Cette structure anatomique, la branche postérieure, se retrouve à toutes les étages du système radiculaire somatique. Les branches postérieures débutent avec les premiers étages des racines cervicales et sont présentes jusqu'aux derniers nerfs sacrés, on les retrouve en fait du vertex au coccyx. Les branches postérieures gauche et droite sont en fait de longs prolongements qui viennent se terminer en de nombreux sous-rameaux au niveau des plans cutanés et sous-cutanés des régions postérieures cervicales, dorsales, lombaires, sacrées et coccygéennes. Aux étages dorsales inférieures et lombaires supérieures, les branches postérieures gauche et droite s'étendent sur plusieurs étages et prennent donc origine beaucoup plus bas qu'à l'étage où elles vont faire leur entrée.

A titre d'exemple, les champs récepteurs (i.e. l'innervation sensitive) de la région lombaire et para-lombaire basse et de même que de la région fessière haute particulièrement celle chevauchant la région de la crête iliaque postérieure sont véhiculés par les branches postérieures arrivant aux racines L1 et L2. Ces racines reçoivent donc des influx somatiques sensitifs et nociceptifs de régions qui sont relativement éloignées, anatomiquement, de la région qui pourrait sembler les concerner.

Ainsi, une douleur ressentie à la région de la crête iliaque postérieure et à la région sacro-iliaque est susceptible de provenir en fait d'une irritation, voire d'une lésion du tissu nerveux, par un processus pathologique situé au niveau de la région D12 - L1. En contexte oncologique, une douleur dans cette région est souvent "trompeuse". Elle est attribuée de prime abord à une atteinte osseuse de la colonne lombaire basse, de la région sacro-iliaque ou encore directement du sacrum supérieur.
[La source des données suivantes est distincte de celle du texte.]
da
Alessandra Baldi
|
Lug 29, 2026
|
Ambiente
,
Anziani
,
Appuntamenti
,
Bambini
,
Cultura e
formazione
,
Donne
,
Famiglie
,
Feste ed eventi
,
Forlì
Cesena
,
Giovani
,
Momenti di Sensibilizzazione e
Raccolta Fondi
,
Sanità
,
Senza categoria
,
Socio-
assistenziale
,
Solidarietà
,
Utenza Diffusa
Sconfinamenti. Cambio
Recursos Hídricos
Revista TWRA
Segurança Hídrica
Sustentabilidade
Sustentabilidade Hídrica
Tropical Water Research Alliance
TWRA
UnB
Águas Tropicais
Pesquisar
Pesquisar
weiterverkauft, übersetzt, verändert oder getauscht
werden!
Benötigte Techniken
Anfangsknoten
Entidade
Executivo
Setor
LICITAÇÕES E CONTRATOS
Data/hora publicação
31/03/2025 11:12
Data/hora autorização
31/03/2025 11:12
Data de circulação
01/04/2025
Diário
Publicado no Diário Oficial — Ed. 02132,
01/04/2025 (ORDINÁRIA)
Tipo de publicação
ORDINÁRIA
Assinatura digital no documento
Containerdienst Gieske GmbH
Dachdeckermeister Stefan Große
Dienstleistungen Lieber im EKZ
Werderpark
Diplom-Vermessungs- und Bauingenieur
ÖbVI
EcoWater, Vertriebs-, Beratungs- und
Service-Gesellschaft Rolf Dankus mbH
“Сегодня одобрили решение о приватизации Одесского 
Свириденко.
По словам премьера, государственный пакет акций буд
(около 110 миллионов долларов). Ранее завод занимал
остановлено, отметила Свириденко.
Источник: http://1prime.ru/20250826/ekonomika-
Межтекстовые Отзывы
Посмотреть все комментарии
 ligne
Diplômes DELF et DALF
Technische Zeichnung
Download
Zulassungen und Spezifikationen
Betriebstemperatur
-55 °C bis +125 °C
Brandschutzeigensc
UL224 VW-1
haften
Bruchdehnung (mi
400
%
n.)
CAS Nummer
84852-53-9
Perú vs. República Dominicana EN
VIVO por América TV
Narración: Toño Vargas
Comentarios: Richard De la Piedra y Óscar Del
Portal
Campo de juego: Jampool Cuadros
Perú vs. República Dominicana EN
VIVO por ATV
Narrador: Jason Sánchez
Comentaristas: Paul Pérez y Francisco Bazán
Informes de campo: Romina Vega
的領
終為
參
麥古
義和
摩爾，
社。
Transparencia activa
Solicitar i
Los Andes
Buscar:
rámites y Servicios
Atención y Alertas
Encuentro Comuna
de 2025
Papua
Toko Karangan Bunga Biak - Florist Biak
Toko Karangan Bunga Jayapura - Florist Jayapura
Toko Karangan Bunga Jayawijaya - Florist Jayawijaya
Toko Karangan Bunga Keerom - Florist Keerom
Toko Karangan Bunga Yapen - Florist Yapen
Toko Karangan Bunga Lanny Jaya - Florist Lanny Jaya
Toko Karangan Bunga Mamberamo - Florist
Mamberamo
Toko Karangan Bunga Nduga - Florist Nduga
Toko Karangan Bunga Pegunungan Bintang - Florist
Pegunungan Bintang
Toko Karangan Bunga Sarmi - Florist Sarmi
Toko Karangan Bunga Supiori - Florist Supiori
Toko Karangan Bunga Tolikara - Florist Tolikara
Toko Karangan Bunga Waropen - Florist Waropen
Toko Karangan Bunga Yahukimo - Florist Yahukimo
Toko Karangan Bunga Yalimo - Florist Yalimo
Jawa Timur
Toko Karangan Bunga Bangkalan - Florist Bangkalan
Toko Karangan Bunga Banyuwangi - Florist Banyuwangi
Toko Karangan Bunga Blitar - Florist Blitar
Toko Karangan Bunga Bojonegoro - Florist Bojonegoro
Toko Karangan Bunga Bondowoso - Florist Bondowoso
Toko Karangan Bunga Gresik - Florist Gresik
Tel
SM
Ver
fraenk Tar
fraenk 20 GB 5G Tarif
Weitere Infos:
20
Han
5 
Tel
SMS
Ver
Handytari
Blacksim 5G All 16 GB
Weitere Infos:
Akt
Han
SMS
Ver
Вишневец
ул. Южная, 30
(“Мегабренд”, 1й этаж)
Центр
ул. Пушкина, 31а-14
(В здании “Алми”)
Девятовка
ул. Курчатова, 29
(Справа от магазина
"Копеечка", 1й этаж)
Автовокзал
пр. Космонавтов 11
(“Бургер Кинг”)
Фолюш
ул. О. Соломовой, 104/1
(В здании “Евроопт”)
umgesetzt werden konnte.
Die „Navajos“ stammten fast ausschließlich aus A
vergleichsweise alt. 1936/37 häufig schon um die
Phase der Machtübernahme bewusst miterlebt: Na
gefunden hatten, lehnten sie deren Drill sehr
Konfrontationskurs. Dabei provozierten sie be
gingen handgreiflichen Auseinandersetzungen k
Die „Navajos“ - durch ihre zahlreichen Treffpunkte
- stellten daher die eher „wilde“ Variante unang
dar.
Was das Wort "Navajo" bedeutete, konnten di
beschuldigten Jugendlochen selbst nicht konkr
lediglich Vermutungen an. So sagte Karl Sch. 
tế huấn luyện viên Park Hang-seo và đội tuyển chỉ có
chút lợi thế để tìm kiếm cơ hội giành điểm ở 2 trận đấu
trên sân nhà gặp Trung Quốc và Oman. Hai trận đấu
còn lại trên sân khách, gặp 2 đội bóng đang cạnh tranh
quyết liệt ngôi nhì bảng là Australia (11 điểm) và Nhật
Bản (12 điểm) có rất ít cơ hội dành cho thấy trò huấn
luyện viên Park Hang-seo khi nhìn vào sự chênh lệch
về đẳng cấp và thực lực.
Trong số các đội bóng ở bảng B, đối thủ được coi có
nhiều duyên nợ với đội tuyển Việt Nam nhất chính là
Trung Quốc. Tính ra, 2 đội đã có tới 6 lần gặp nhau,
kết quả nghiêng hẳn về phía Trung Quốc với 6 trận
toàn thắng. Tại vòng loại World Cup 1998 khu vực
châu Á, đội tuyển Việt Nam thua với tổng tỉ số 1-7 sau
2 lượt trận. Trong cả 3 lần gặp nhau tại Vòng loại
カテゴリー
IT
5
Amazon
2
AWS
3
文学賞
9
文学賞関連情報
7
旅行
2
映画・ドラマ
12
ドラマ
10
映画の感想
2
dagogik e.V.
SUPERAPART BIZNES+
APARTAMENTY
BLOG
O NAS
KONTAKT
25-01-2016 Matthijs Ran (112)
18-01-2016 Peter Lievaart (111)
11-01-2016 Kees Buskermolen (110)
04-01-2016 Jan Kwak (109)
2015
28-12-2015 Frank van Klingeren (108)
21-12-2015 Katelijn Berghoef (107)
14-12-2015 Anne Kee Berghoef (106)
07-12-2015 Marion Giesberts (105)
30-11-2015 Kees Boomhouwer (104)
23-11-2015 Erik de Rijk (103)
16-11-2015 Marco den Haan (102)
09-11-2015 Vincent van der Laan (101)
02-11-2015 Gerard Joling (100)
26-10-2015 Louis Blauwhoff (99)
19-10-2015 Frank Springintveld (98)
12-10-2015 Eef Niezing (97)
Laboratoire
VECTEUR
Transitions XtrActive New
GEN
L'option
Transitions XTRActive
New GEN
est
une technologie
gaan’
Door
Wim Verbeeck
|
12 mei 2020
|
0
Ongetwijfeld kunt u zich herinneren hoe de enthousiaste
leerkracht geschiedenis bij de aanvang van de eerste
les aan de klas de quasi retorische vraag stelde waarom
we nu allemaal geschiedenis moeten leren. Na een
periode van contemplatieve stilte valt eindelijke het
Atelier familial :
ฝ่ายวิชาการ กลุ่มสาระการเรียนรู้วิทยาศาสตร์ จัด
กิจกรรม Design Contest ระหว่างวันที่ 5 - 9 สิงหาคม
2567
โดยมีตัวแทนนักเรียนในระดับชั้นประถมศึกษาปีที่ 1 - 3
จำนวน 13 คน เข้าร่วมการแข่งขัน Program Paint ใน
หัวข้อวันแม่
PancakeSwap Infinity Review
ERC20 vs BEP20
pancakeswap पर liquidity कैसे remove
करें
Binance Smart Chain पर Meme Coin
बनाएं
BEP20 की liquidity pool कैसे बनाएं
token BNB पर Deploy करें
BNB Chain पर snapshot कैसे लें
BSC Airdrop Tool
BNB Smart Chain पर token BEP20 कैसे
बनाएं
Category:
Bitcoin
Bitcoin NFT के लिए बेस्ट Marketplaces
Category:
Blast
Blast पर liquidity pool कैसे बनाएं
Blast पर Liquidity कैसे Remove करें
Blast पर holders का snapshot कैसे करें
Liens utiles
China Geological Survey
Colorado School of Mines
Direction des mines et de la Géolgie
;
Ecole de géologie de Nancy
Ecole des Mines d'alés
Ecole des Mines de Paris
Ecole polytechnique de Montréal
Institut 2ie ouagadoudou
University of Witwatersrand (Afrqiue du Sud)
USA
L'investigation radiologique est alors déroutante puisque négative et pourtant l'examen clinique démontre hors de tout doute une ou des douleurs dans les régions citées. En fait, en contexte oncologique, les structures osseuses les plus probablement atteintes sont au niveau D11, D12, L1 ou à la limite L2 et ces atteintes néoplasiques affectent la branche postérieure sans toucher la ou les racines à ces mêmes niveaux. Si un traitement de radiothérapie s'impose, c'est au niveau de D11, D12, L1 ou à la limite L2 qu'il devra être fait, pas au niveau où la douleur est ressentie. Ce type de présentation n'est en fait rien d'autre qu'une douleur irradiée puisque les fibres périphériques sont directement affectées. (Voir: EPARPILLEMENT MULTI-ETAGE, MULTI-CONVERGENCE, DOULEUR IRRADIEE ET DOULEUR REFEREE)

Voilà de quoi tromper, pour plus d'une raison, l'évaluation faite pour des douleurs ressenties dans les régions pararachidiennes (ou paravertébrales).

Mais il y a pire encore pour tromper l'évaluation, puisque des anastomoses entre les branches postérieures de différents étages sont fréquentes. Cela signifie une plus large dispersion de l'anatomie "déjà confondante" de ces branches. Ainsi, la région fessière pourrait carrément être innervée par une branche en provenance de D10 à l'occasion ce qui pourrait confondre plus d'un clinicien "non-averti".

Il est donc important de se rappeler que la zone où de la douleur est éprouvée est toujours déterminée, autant pour le cas des douleurs irradiées que référées, par la racine "préférentielle" à travers laquelle le message nociceptif pénètre dans la moelle épinière et que des informations à la fois somatiques et viscérales peuvent se retrouver dans cette racine.

Ces notions ont déjà fait l'objet de discussions aux chapitres LE SYSTEME DE TRANSPORT DES INFLUX NOCICEPTIFS PERIPHERIQUES: L'EPARPILLEMENT MULTI-ETAGE et EPARPILLEMENT MULTI-ETAGE, MULTI-CONVERGENCE, DOULEUR IRRADIEE ET DOULEUR REFEREE. Par ailleurs, ces notions seront rediscutées brièvement à la section portant sur les douleurs neurogènes.